§ **Task brief**
From the records below, take the part that opens with the line containing "Samsun Turizmi İçin Medyaya Desteği Çağrısı" and closes with the line containing "30 сот., Поселений", and turn it into a Markdown table with the columns Row and Text, numbering each line and skipping blank lines. Leave the pictures out.

§ **Data in this exercise**
────────

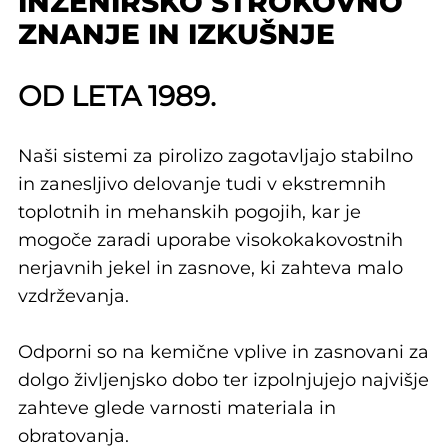
INŽENIRSKO STROKOVNO
ZNANJE IN IZKUŠNJE
OD LETA 1989.
Naši sistemi za pirolizo zagotavljajo stabilno
in zanesljivo delovanje tudi v ekstremnih
toplotnih in mehanskih pogojih, kar je
mogoče zaradi uporabe visokokakovostnih
nerjavnih jekel in zasnove, ki zahteva malo
vzdrževanja.
Odporni so na kemične vplive in zasnovani za
dolgo življenjsko dobo ter izpolnjujejo najvišje
zahteve glede varnosti materiala in
obratovanja.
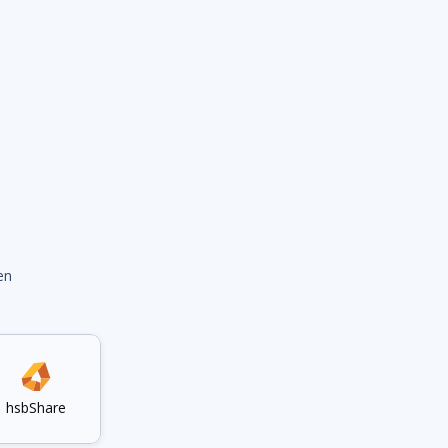
en
hsbShare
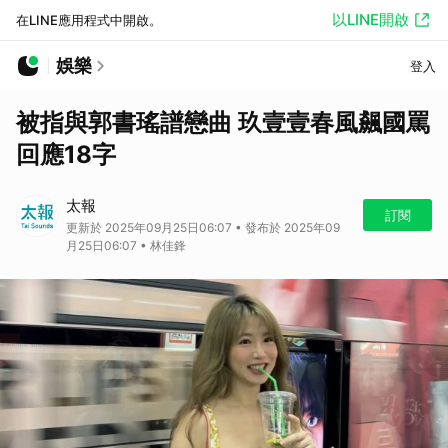
以LINE開啟
在LINE應用程式中開啟。
娛樂
登入
被指與郭書瑤譜戀曲 玖壹壹春風飆國罵
回應18字
太報
訂閱
更新於 2025年09月25日06:07 • 發布於 2025年09
月25日06:07 • 林佳鋒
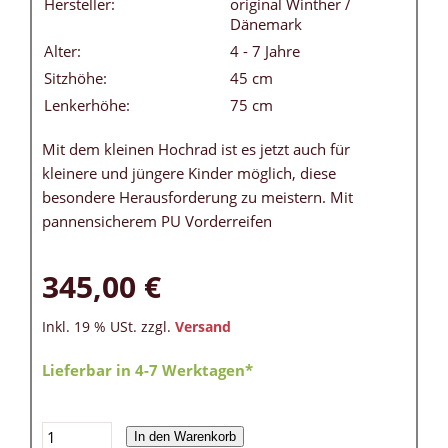
Hersteller:
original Winther /
Dänemark
Alter:
4 - 7 Jahre
Sitzhöhe:
45 cm
Lenkerhöhe:
75 cm
Mit dem kleinen Hochrad ist es jetzt auch für
kleinere und jüngere Kinder möglich, diese
besondere Herausforderung zu meistern. Mit
pannensicherem PU Vorderreifen
345,00 €
Inkl. 19 % USt. zzgl.
Versand
Lieferbar in 4-7 Werktagen*
In den Warenkorb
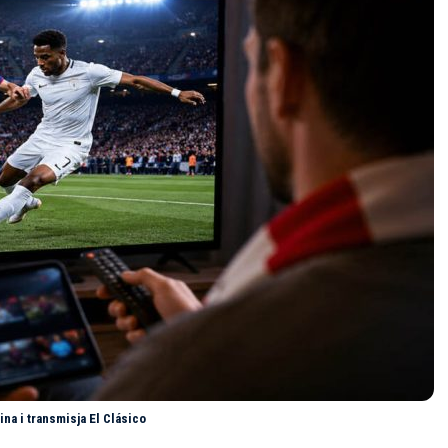
ina i transmisja El Clásico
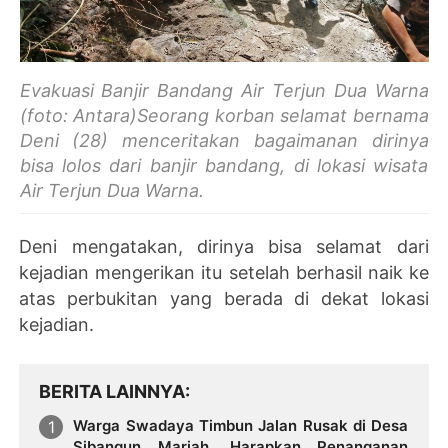
Evakuasi Banjir Bandang Air Terjun Dua Warna
(foto: Antara)Seorang korban selamat bernama
Deni (28) menceritakan bagaimanan dirinya
bisa lolos dari banjir bandang, di lokasi wisata
Air Terjun Dua Warna.
Deni mengatakan, dirinya bisa selamat dari
kejadian mengerikan itu setelah berhasil naik ke
atas perbukitan yang berada di dekat lokasi
kejadian.
BERITA LAINNYA
Warga Swadaya Timbun Jalan Rusak di Desa
Sibangun Mariah, Harapkan Penanganan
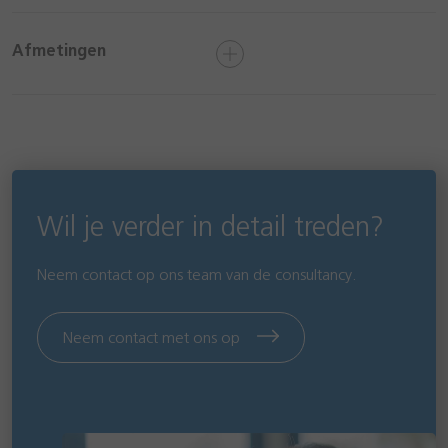
Afmetingen
Wil je verder in detail treden?
Neem contact op ons team van de consultancy.
Neem contact met ons op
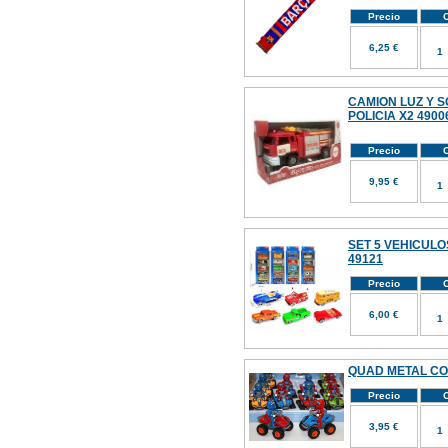
Precio
C
6,25 €
CAMION LUZ Y 
POLICIA X2 4900
Precio
C
9,95 €
SET 5 VEHICULO
49121
Precio
C
6,00 €
QUAD METAL CON
Precio
C
3,95 €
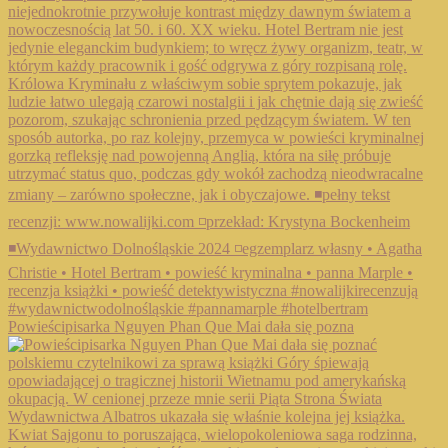
Powieścipisarka Nguyen Phan Que Mai dała się pozna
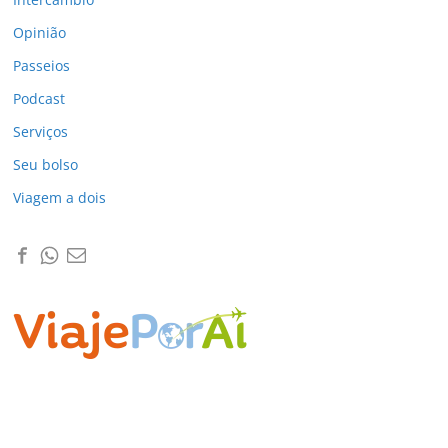
Opinião
Passeios
Podcast
Serviços
Seu bolso
Viagem a dois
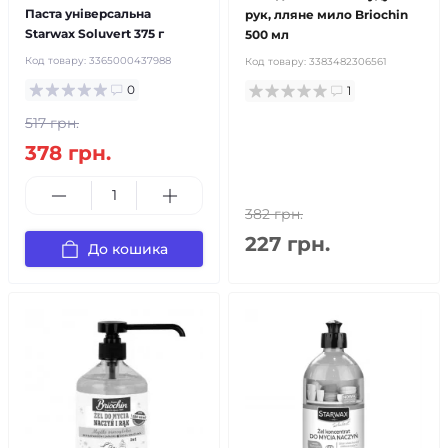
Паста універсальна
рук, лляне мило Briochin
Starwax Soluvert 375 г
500 мл
Код товару:
3365000437988
Код товару:
3383482306561
0
1
517 грн.
378 грн.
382 грн.
227 грн.
До кошика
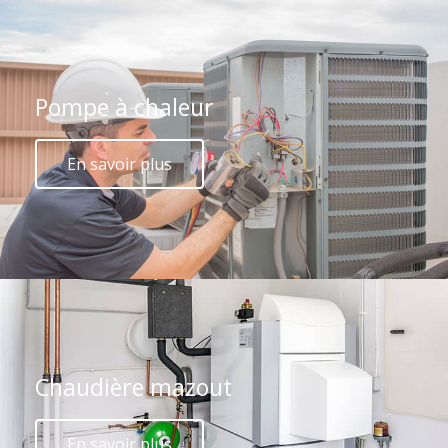
Pompe à chaleur
En savoir plus
Chaudière mazout
En savoir plus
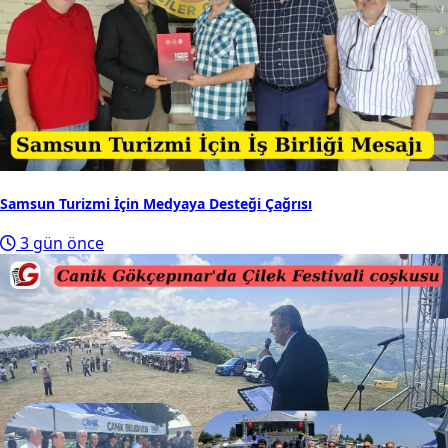
Samsun Turizmi İçin Medyaya Desteği Çağrısı
3 gün önce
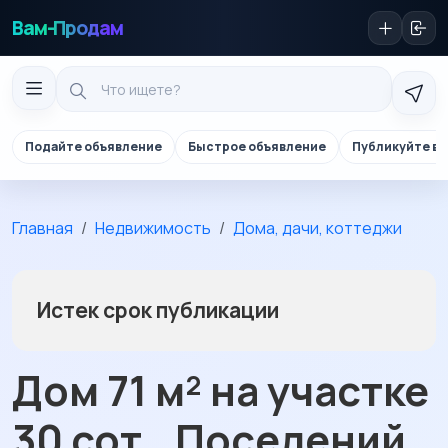
Вам-Продам
Подайте объявление
Быстрое объявление
Публикуйте в 
Главная
Недвижимость
Дома, дачи, коттеджи
Истек срок публикации
Дом 71 м² на участке
30 сот., Поселений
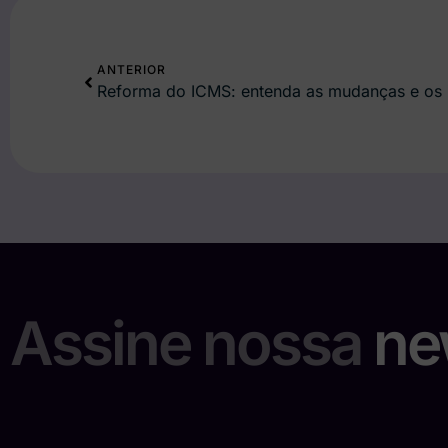
ANTERIOR
Reforma do ICMS: entenda as mudanças e os 
Assine nossa
ne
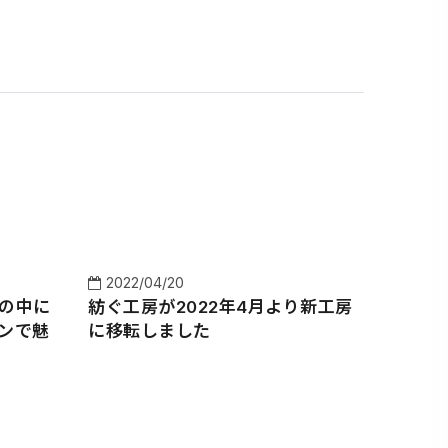
2022/04/20
の中に
紡ぐ工房が2022年4月より新工房
ンで魅
に移転しました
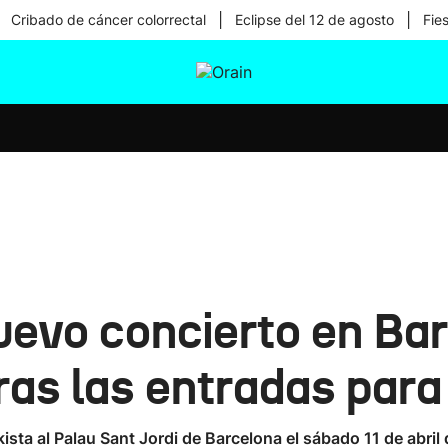
|
|
Cribado de cáncer colorrectal
Eclipse del 12 de agosto
Fie
tura
Ikusmiran
Egural
Salud
Tecnología
uevo concierto en Bar
ras las entradas par
sta al Palau Sant Jordi de Barcelona el sábado 11 de abril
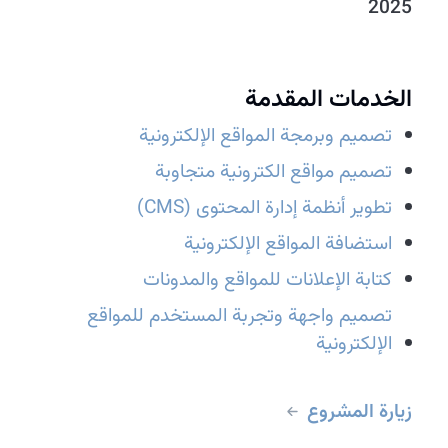
2025
الخدمات المقدمة
تصميم وبرمجة المواقع الإلكترونية
تصميم مواقع الكترونية متجاوبة
تطوير أنظمة إدارة المحتوى (CMS)
استضافة المواقع الإلكترونية
كتابة الإعلانات للمواقع والمدونات
تصميم واجهة وتجربة المستخدم للمواقع
الإلكترونية
زيارة المشروع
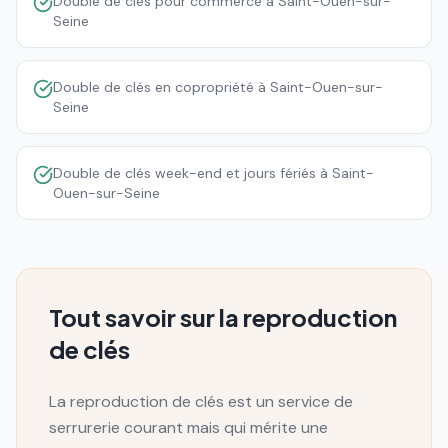
Double de clés pour commerce à Saint-Ouen-sur-
Seine
Double de clés en copropriété à Saint-Ouen-sur-
Seine
Double de clés week-end et jours fériés à Saint-
Ouen-sur-Seine
Tout savoir sur la reproduction
de clés
La reproduction de clés est un service de
serrurerie courant mais qui mérite une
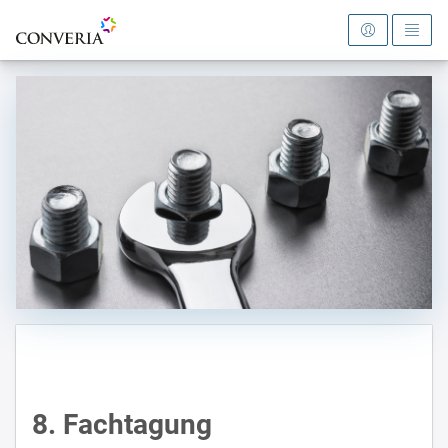
Zur Startseite
8. Fachtagung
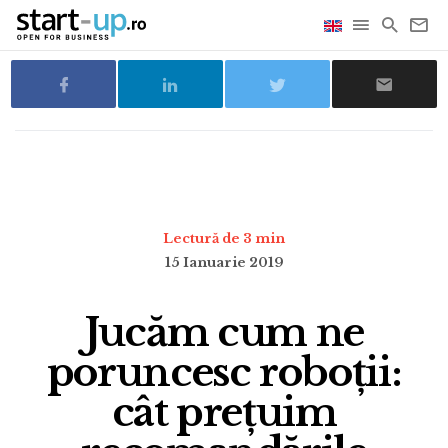
Lectură de 3 min
15 Ianuarie 2019
Jucăm cum ne
poruncesc roboții:
cât prețuim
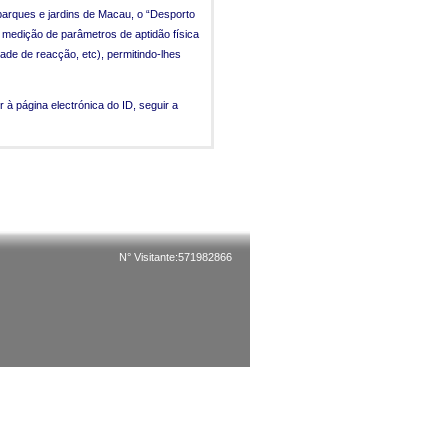
 parques e jardins de Macau, o “Desporto
 medição de parâmetros de aptidão física
dade de reacção, etc), permitindo-lhes
à página electrónica do ID, seguir a
N° Visitante:571982866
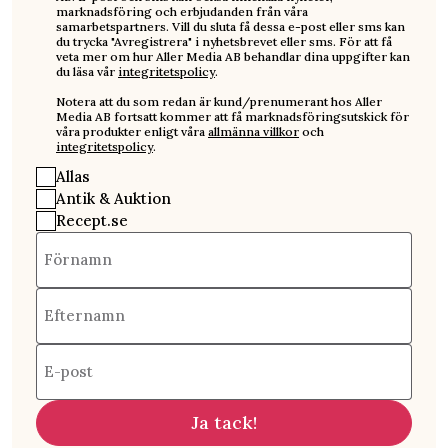
marknadsföring och erbjudanden från våra
samarbetspartners. Vill du sluta få dessa e-post eller sms kan
du trycka "Avregistrera" i nyhetsbrevet eller sms. För att få
veta mer om hur Aller Media AB behandlar dina uppgifter kan
du läsa vår
integritetspolicy
.
Notera att du som redan är kund/prenumerant hos Aller
Media AB fortsatt kommer att få marknadsföringsutskick för
våra produkter enligt våra
allmänna villkor
och
integritetspolicy
.
Allas
Antik & Auktion
Recept.se
Förnamn
Efternamn
E-post
Ja tack!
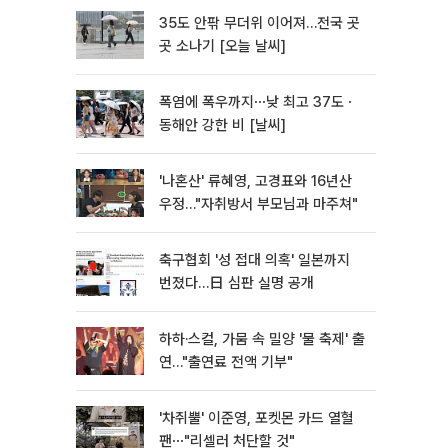
35도 안팎 무더위 이어져…전국 곳
곳 소나기 [오늘 날씨]
폭염에 폭우까지⋯낮 최고 37도ㆍ
동해안 강한 비 [날씨]
'나혼산' 류혜영, 고경표와 16년산
우정…"자취방서 부모님과 마주쳐"
축구협회 '성 접대 의혹' 일본까지
번졌다…日 심판 실명 공개
하하·스컬, 가뭄 속 밀양 '물 축제' 출
연…"출연료 전액 기부"
'차쥐뿔' 이준영, 포켓몬 카드 열혈
팬⋯"리셀러 처단할 것"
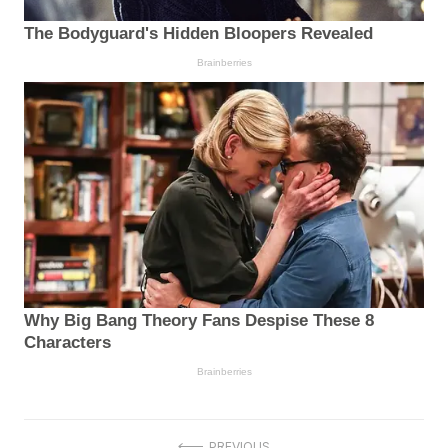
PREVIOUS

────────

§ **Answer box**
| Row | Text |
|---|---|
| 1 | Samsun Turizmi İçin Medyaya Desteği Çağrısı |
| 2 | 3 gün önce |
| 3 | Вам-Продам |
| 4 | Подайте объявление |
| 5 | Быстрое объявление |
| 6 | Публикуйте в  |
| 7 | Главная |
| 8 | Недвижимость |
| 9 | Дома, дачи, коттеджи |
| 10 | Истек срок публикации |
| 11 | Дом 71 м² на участке |
| 12 | 30 сот., Поселений |